We drink our coffees and chat away quite generally over FacedIn, politics, the weather and our surroundings when eventually she brings up my behaviour online.
"You really have been insufferable haven't you My boi!" I can hear the steel starting to come into her voice. It's a voice that will not bear questioning or evasion.
"That is true", I reply. "I'm so sorry. I was just an idiot and I really do apologise."
"Well, I think you need to show me, in some small way, how sorry you really are."
I gulp and look at her expectantly. What on earth does she want me to do?
"Kneel. Here." she says pointing to a spot about two feet away from her chair.
Normally, I would have blanched at performing such an odd display in full public view but today, well, I just knew that everything would be alright. She wasn't here to humiliate me – she just wanted to establish her control and that, whenever in her protective sphere, all would be well.
She leant forward and stroked my face with her right hand and looked deep into my eyes. There was a soulfulness to her gaze that enraptured me. I knew instantly that I would whatever it is she wanted of me.
She abruptly sat back in her chair and raised her left foot up to my face – the heel looking set to stab me in the eye if I wasn't careful.

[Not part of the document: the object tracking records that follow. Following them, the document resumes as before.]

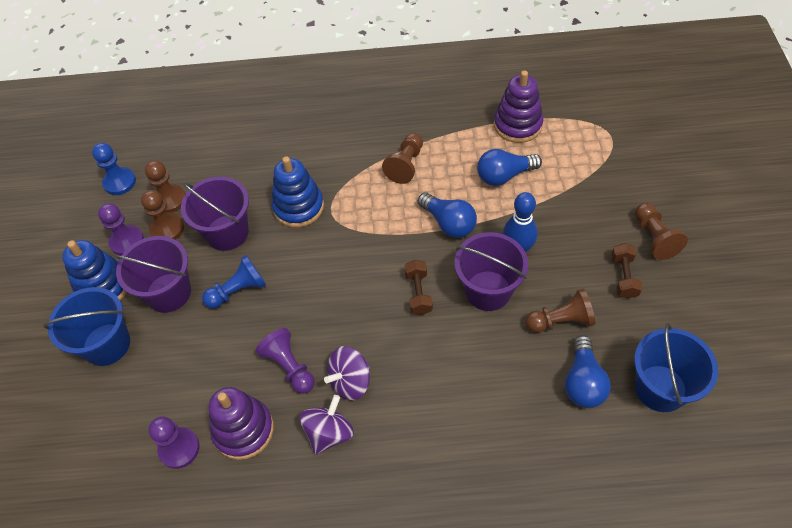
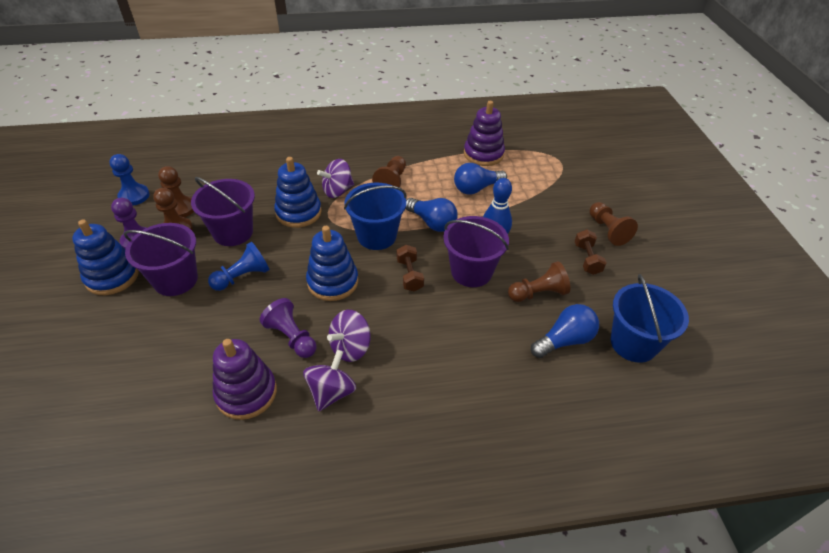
camera: 10 degrees left, 10 degrees down
blue bucket [44,287,130,366] -> blue bucket moved to [344,183,407,250]
purple pawn [148,416,199,469] -> none
blue light bulb [565,335,611,408] -> blue light bulb turned 120 degrees counterclockwise [531,304,599,358]
none -> blue stacking toy [306,226,358,301]
none -> purple spinning top [317,159,354,198]

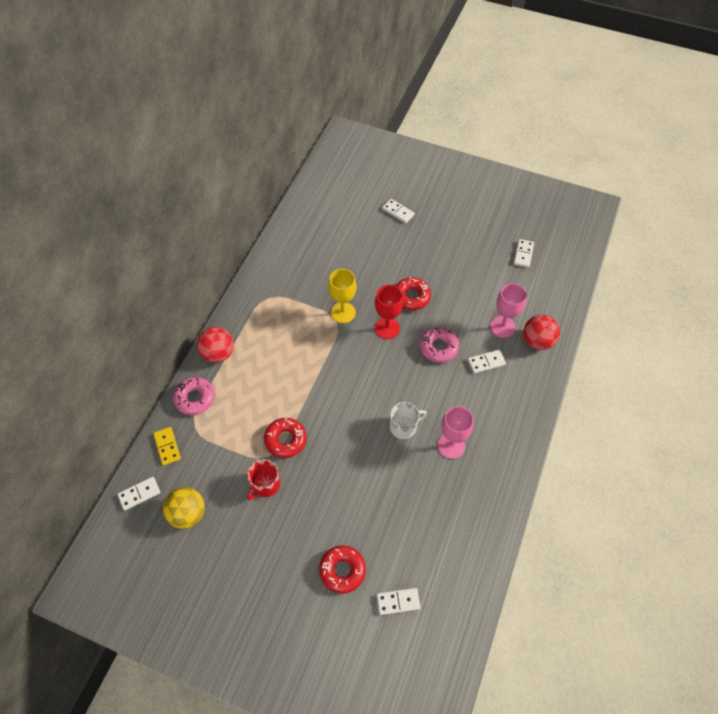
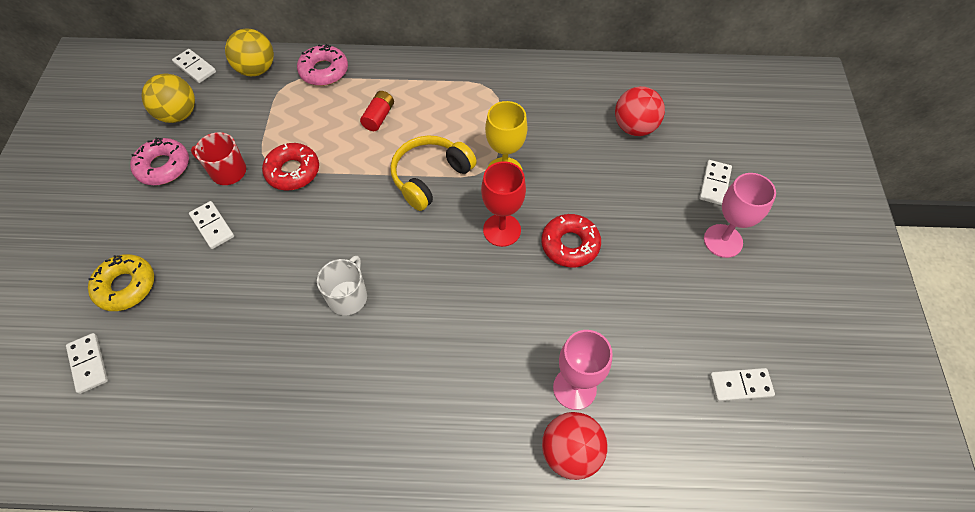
camera: 70 degrees right, 0 degrees up
yellow domino [153,427,181,466] -> yellow ball [225,29,274,76]
red ball [197,327,234,363] -> red ball moved to [615,86,665,136]
red donut [319,545,366,594] -> yellow donut [88,254,154,311]
white mug [390,402,427,439] -> white mug turned 120 degrees counterclockwise [317,256,367,315]
pink donut [420,327,459,363] -> pink donut moved to [130,138,189,185]
pink goblet [438,406,474,459] -> pink goblet moved to [704,173,776,258]
white domino [468,350,506,374] -> white domino moved to [189,201,234,249]
none -> red battery [360,91,394,131]
none -> yellow headphones [391,135,477,211]

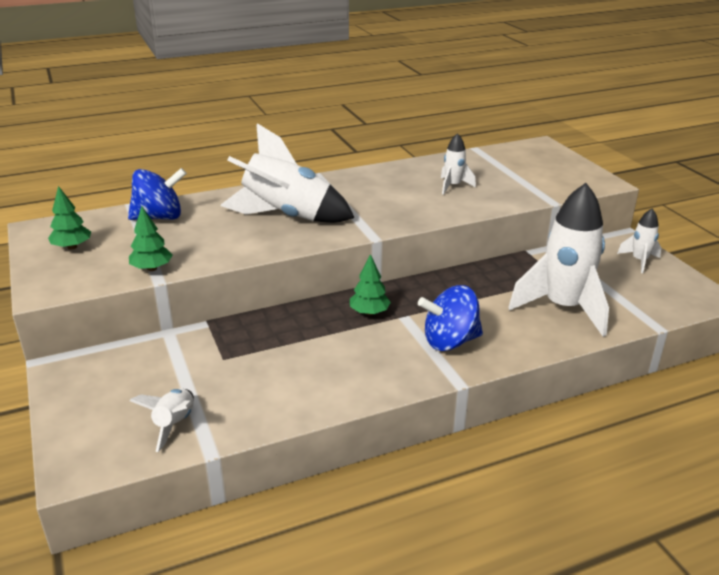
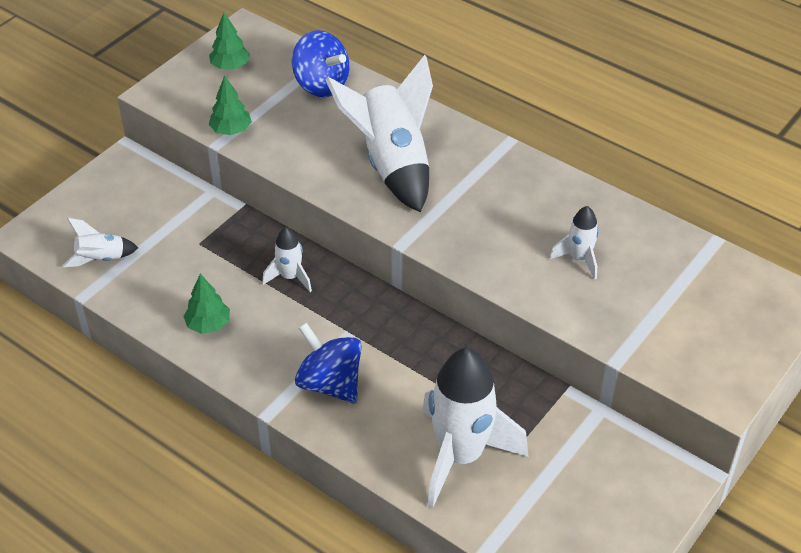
camera: 60 degrees right, 15 degrees up
green tree [350,254,391,315] -> green tree moved to [183,274,230,334]
white rocket [617,209,662,273] -> white rocket moved to [262,227,312,292]

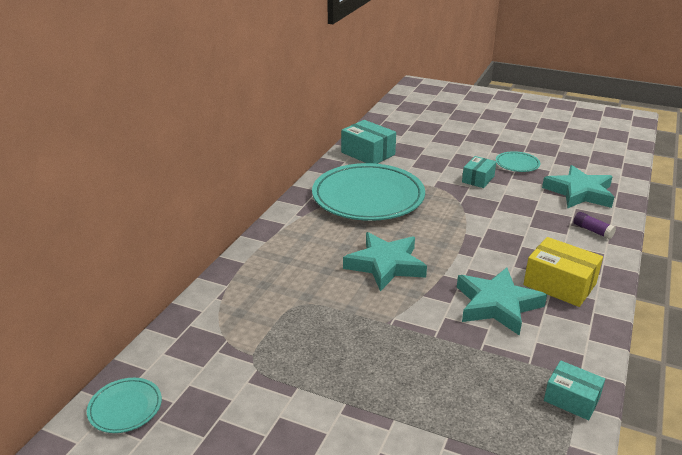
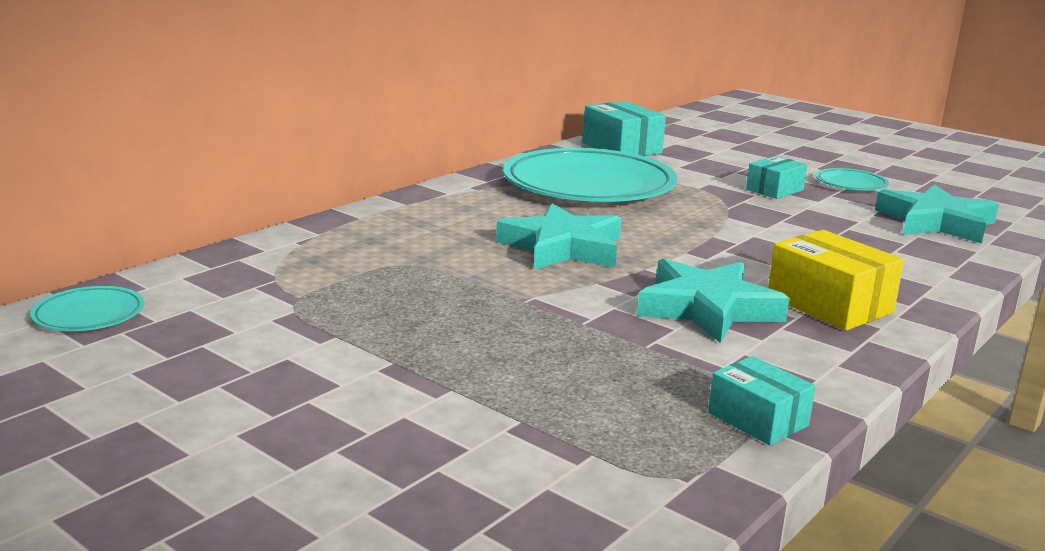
camera: 15 degrees right, 10 degrees down
purple glue stick [573,212,616,239] -> none

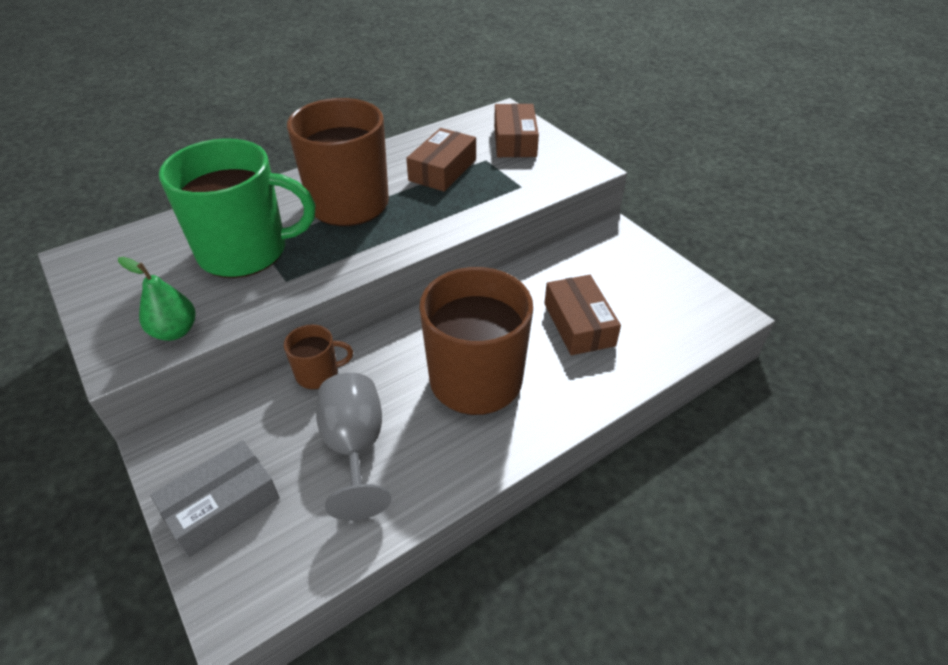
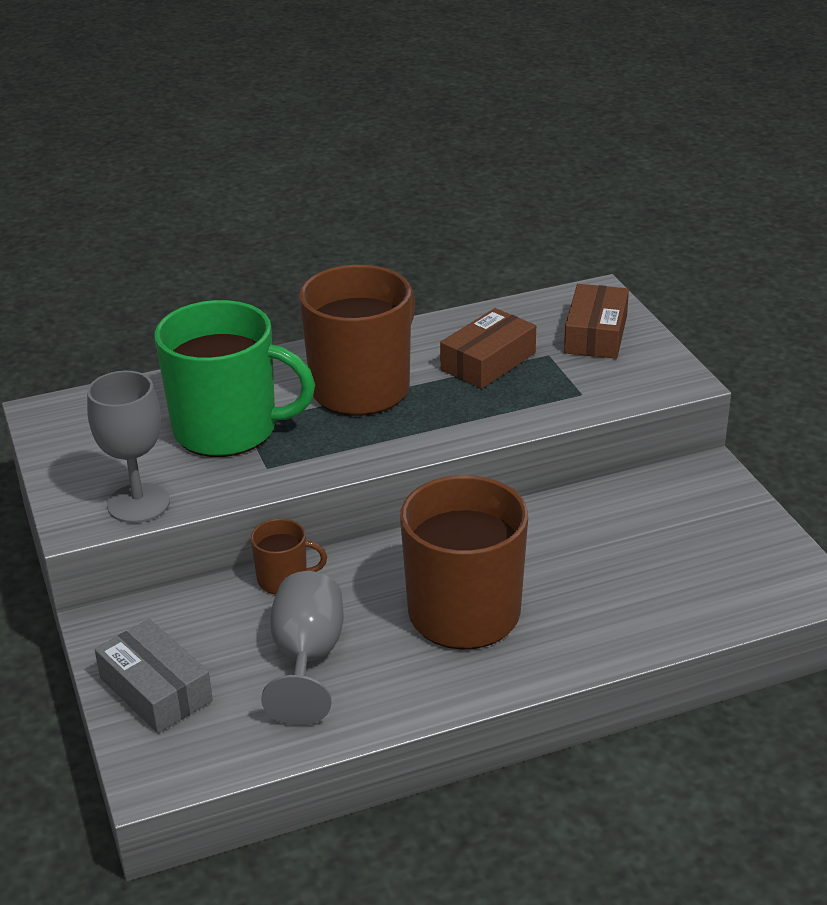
camera: 15 degrees right, 10 degrees down
green pear [118,257,196,341] -> grey goblet [87,371,170,523]
grey box [150,440,279,558] -> grey box turned 75 degrees clockwise [95,619,213,733]
brown box [544,275,621,355] -> none

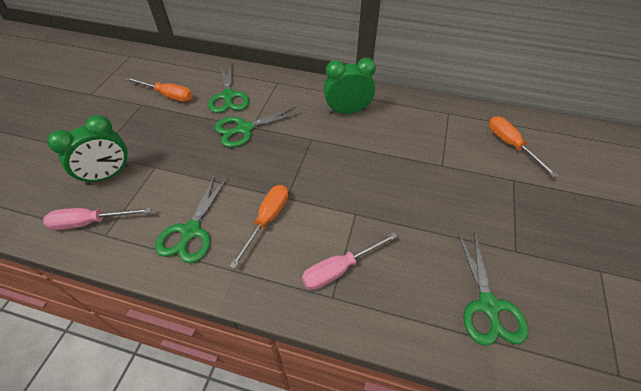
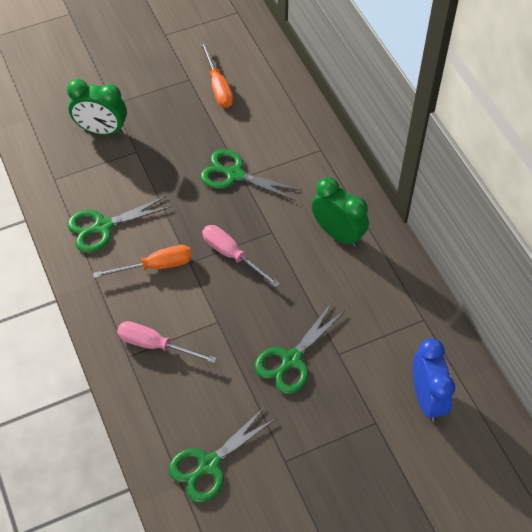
camera: 50 degrees right, 5 degrees up
pink screwdriver [43,207,152,230] -> pink screwdriver moved to [202,225,280,288]
green scissors [208,62,249,113] -> green scissors moved to [255,304,345,394]
orange screwdriver [489,116,558,177] -> blue clock [413,338,455,422]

"Suck my heel little boi. Show me that you're sorry and you want to make amends."
My mouth opened nervously as I moved my head towards her foot. The heel and sole were spotless, no road grime or gum here! I tentatively took the spiked heel into my mouth and soon felt the sole slide across my cheek. I felt invaded but, at the same time, strangely spacey. As though I was half floating but tethered to her via her heel.